Recommendation 2 The states should better align their K-12 standards, curriculum frameworks, and student assessment in the sciences, mathematics, history, social studies, civics, the arts, and language arts with national educational standards that stress the connections between these subjects and technology. National Science Foundation (NSF)- and Department of Education (DoEd)-
funded instructional materials and informal-education initiatives should also stress these connections.
Recommendation 3 NSF, DoEd, state boards of education, and others involved in K-12 science education should introduce, where appropriate, the word “technology” into the titles and contents of science standards, curricula, and instructional materials.
Recommendation 4 NSF, DoEd, and teacher education accrediting bodies should provide incentives for institutions of higher education to transform the preparation of all teachers to better equip them to teach about technology throughout the curriculum.
Developing the Research Base
Recommendation 5 The National Science Foundation should support the development of one or more assessment tools for monitoring the state of technological literacy among students and the public in the United States.
Recommendation 6 The National Science Foundation and the Department of Education should fund research on how people learn about technology, and the results should be applied in formal and informal education settings.
Enhancing Informed Decision Making
Recommendation 7 Industry, federal agencies responsible for carrying out infrastructure projects, and science and technology museums should provide more opportunities for the nontechnical public to become involved in discussions about technological developments.
Recommendation 8 Federal and state government agencies with a role in guiding or supporting the nation’s scientific and technological enterprise, and private foundations concerned about good governance, should support executive education programs intended to increase the technological literacy of government and industry leaders.
Recommendation 9 U.S. engineering societies should underwrite the costs of establishing government- and media-fellow programs with the goal of creating a cadre of policy experts and journalists with a background in engineering.
Rewarding Teaching Excellence and Educational Innovation
Recommendation 10 The National Science Foundation, in collaboration with industry partners, should provide funding for awards for innovative, effective approaches to improving the technological literacy of students or the public at large.
Recommendation 11 The White House should add a Presidential Award for Excellence in Technology Teaching to those that it currently offers for mathematics and science teaching.
A Final Word
Technically Speaking: Why All Americans Need to Know More About Technology should help inform the public—especially the portion of the public that can affect policy—of the urgent need for technological literacy.

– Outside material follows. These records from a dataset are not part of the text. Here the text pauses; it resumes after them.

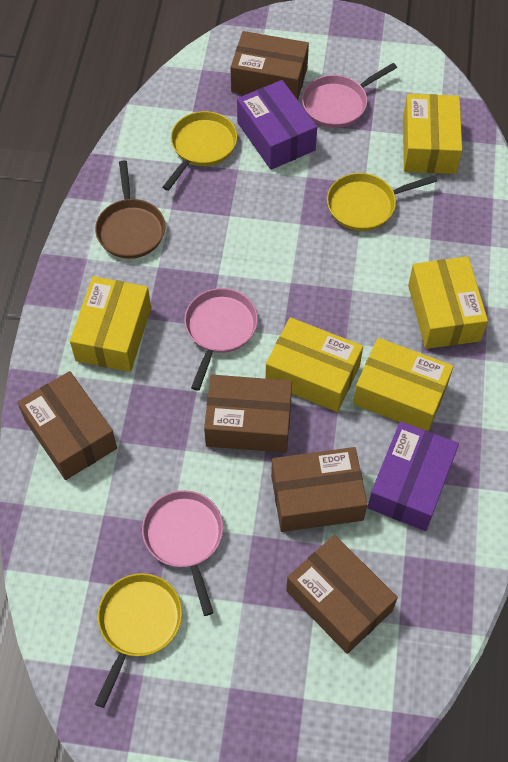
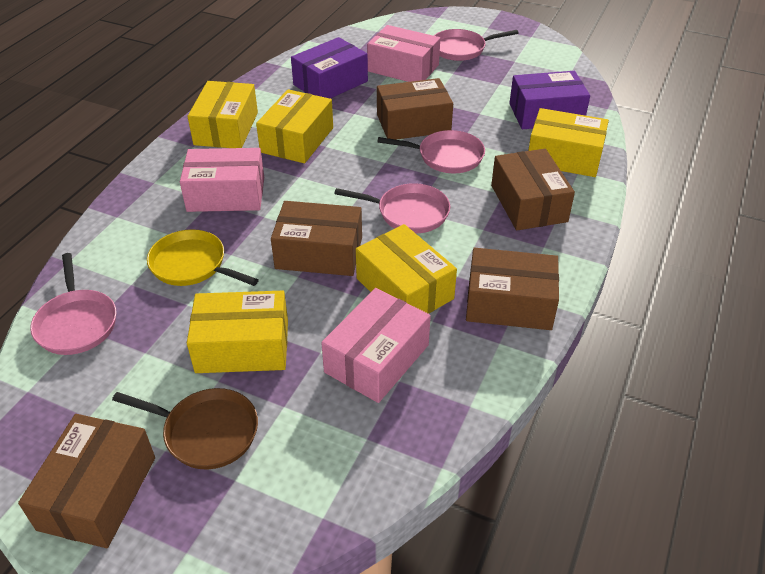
pink box: 0 -> 3
pink pan: 3 -> 4
yellow pan: 3 -> 1

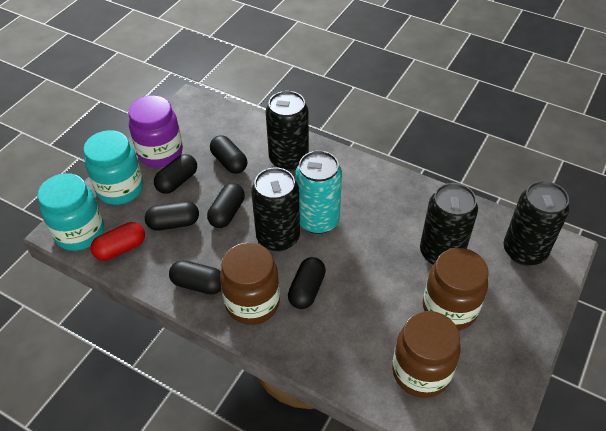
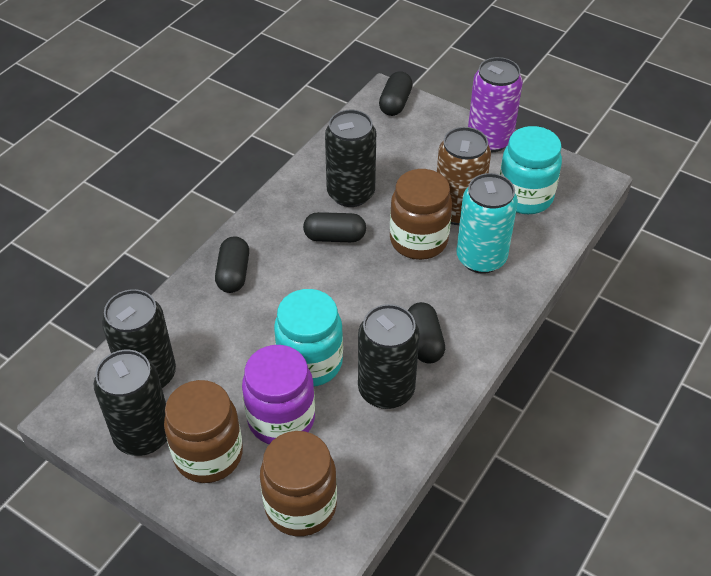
black capsule: 6 -> 4
brown can: 0 -> 1
purple can: 0 -> 1
red capsule: 1 -> 0

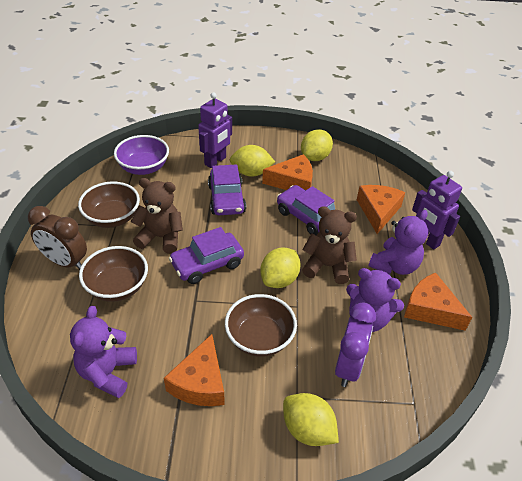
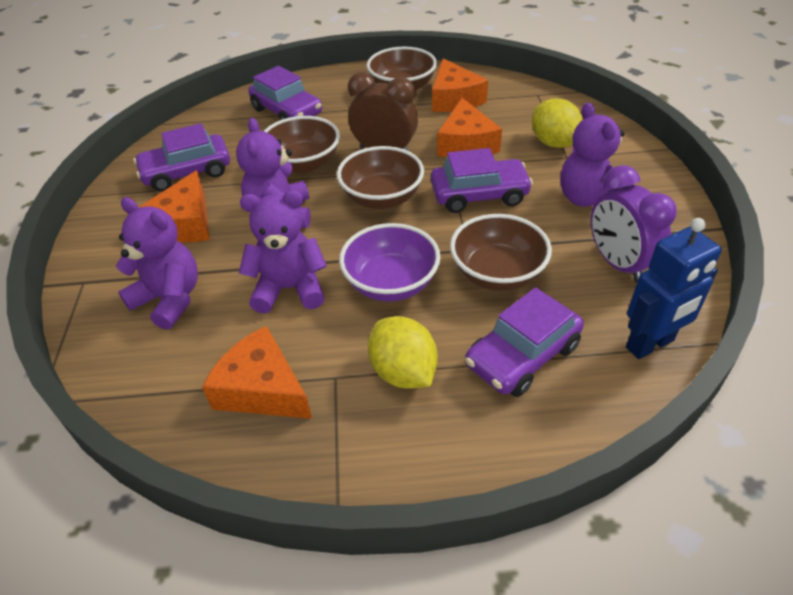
blue robot: 0 -> 1
brown bowl: 3 -> 4
brown teddy bear: 2 -> 0
purple car: 3 -> 4
purple robot: 2 -> 0
purple teddy bear: 3 -> 4
yellow lemon: 4 -> 2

But this report and its recommendations are only a starting point. The case for technological literacy must be made consistently and on an ongoing basis. As citizens gradually become more sophisticated about technological issues, they will be more willing to support measures in the schools and in the informal education arena to raise the technological literacy level of the next generation. In time, leaders in government, academia, and business will become cognizant of the importance of technological literacy to their own well-being and the welfare of the nation. Achieving this goal promises to be a slow and challenging journey but one unquestionably worth embarking on.